A dive watch is an essential component to any responsible diver's gear. In order to monitor the amount of nitrogen in the body and keep it at a safe level, a diver must keep track of her depth and time underwater. Dive watches can perform both of these functions, but not all watches that are dive-rated do. So, choosing a dive watches that is suitable for your needs, comfort, and style, will involve taking a few basic aspects of the watch into consideration.
Dive watches take three different forms: digital, mechanical, and dive computers. Though you will need a dive computer anyway, many have been made to be worn on the wrist while also incorporating a time-display. This option is especially useful for certain kinds of scuba which require a dive computer backup, including technical diving.

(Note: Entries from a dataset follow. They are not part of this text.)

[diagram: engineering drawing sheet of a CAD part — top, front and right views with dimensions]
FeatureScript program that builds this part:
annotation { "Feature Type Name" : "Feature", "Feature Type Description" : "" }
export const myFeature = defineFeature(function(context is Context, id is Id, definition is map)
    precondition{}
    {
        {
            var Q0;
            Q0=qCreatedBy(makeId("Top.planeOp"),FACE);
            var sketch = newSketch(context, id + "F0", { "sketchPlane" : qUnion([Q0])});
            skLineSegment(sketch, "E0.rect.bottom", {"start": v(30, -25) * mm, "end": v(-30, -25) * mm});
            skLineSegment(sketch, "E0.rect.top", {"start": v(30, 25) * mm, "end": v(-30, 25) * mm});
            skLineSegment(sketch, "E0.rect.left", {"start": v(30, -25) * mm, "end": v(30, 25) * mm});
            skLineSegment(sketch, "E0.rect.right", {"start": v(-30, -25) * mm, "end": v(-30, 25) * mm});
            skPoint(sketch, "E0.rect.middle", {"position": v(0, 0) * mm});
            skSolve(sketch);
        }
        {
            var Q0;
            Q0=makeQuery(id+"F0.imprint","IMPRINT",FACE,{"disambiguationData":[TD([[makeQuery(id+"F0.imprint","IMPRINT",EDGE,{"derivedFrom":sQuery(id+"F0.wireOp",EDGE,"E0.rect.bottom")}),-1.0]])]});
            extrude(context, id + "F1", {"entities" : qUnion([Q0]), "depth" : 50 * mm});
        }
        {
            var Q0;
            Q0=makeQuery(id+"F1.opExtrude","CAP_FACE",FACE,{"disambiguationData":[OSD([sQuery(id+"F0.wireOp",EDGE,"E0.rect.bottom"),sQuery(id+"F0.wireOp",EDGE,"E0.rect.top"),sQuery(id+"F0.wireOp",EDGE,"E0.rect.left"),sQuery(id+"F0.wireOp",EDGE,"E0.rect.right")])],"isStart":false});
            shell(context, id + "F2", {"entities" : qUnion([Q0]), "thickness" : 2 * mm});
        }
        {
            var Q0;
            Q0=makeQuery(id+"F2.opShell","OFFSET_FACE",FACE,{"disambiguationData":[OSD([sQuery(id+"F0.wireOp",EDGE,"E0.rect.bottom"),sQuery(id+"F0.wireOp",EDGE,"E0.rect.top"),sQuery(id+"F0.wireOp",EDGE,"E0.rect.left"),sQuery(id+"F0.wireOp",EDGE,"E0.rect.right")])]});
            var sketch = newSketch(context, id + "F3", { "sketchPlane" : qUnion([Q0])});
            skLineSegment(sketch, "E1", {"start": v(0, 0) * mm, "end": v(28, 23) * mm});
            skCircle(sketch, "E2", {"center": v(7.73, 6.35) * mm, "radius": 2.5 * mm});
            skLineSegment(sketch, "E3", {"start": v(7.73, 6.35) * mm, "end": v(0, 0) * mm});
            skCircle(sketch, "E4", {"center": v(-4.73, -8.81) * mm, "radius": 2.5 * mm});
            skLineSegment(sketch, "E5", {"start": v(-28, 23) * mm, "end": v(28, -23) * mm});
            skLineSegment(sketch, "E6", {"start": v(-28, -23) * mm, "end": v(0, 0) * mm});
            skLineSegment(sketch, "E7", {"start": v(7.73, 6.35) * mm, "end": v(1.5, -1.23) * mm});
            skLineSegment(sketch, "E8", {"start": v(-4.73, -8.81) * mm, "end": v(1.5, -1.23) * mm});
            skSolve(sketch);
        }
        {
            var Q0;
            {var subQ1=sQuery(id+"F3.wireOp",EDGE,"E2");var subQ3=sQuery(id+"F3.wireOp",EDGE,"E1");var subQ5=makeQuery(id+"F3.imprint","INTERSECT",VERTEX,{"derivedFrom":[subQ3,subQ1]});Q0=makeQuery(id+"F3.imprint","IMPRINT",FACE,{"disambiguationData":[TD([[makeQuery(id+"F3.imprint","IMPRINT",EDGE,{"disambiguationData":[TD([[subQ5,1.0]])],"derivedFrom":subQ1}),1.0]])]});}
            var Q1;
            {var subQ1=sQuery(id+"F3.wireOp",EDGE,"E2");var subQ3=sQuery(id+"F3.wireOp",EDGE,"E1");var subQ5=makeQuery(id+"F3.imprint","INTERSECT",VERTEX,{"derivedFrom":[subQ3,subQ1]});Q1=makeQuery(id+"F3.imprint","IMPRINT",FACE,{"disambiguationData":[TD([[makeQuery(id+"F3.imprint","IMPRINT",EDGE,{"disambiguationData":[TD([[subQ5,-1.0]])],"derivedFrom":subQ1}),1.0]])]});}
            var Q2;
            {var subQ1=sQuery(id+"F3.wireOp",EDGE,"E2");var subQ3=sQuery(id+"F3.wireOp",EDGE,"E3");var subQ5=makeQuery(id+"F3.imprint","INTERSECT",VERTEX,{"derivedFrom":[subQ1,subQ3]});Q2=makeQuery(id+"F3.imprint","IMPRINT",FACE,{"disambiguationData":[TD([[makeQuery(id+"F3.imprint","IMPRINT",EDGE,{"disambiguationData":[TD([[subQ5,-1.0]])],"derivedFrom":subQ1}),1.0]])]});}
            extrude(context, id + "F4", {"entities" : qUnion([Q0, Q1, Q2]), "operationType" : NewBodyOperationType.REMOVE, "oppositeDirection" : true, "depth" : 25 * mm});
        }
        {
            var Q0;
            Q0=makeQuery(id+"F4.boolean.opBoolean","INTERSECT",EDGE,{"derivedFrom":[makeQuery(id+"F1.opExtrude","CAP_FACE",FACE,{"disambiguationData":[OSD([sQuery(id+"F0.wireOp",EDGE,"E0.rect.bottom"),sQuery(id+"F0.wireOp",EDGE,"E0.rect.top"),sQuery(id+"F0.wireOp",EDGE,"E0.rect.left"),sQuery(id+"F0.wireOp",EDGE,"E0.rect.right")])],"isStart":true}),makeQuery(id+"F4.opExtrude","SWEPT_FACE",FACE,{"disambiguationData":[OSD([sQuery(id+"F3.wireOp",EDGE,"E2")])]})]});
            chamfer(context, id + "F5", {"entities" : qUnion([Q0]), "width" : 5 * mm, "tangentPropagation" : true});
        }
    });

Many digital dive watches are available at any store that sells watches. In fact, if you already have a digital watch, you may notice a "water-resistant" or "water-proof" depth rating to a certain number of meters, often anywhere from 100m to 300m. The minimum depth rating for scuba diving is 200m-- it is absolutely essential for the watch to be above this rating, otherwise the user will risk damaging or permanently breaking the watch while putting herself in danger. These watches tell time for the purpose of scuba-diving through their stopwatch function.
A mechanical/quartz analog watch is typically considered to be the most durable and fashionable scuba-suitable dive watch available. For this reason, these watches tend to greatly vary in price, so considering diving needs and aesthetic needs separately will be especially useful if an analog watch suits the diver in the first place. These watches use a bezel, which is rotated to align with the minute hand to effectively tell elapsed time as the minute hand continues.
Among all of these watches, there will be models with adjustable buckles, velcro, and/or latches, and those without any adjustability whatsoever. As dive watches are, for most divers, long-term investments, it is recommended that a diver purchase a watch that is adjustable to various wetsuit thicknesses. If a diver prefers an unadjustable watch, it is also recommended that the diver try the watch on while wearing her most frequently used wetsuit on the wrist.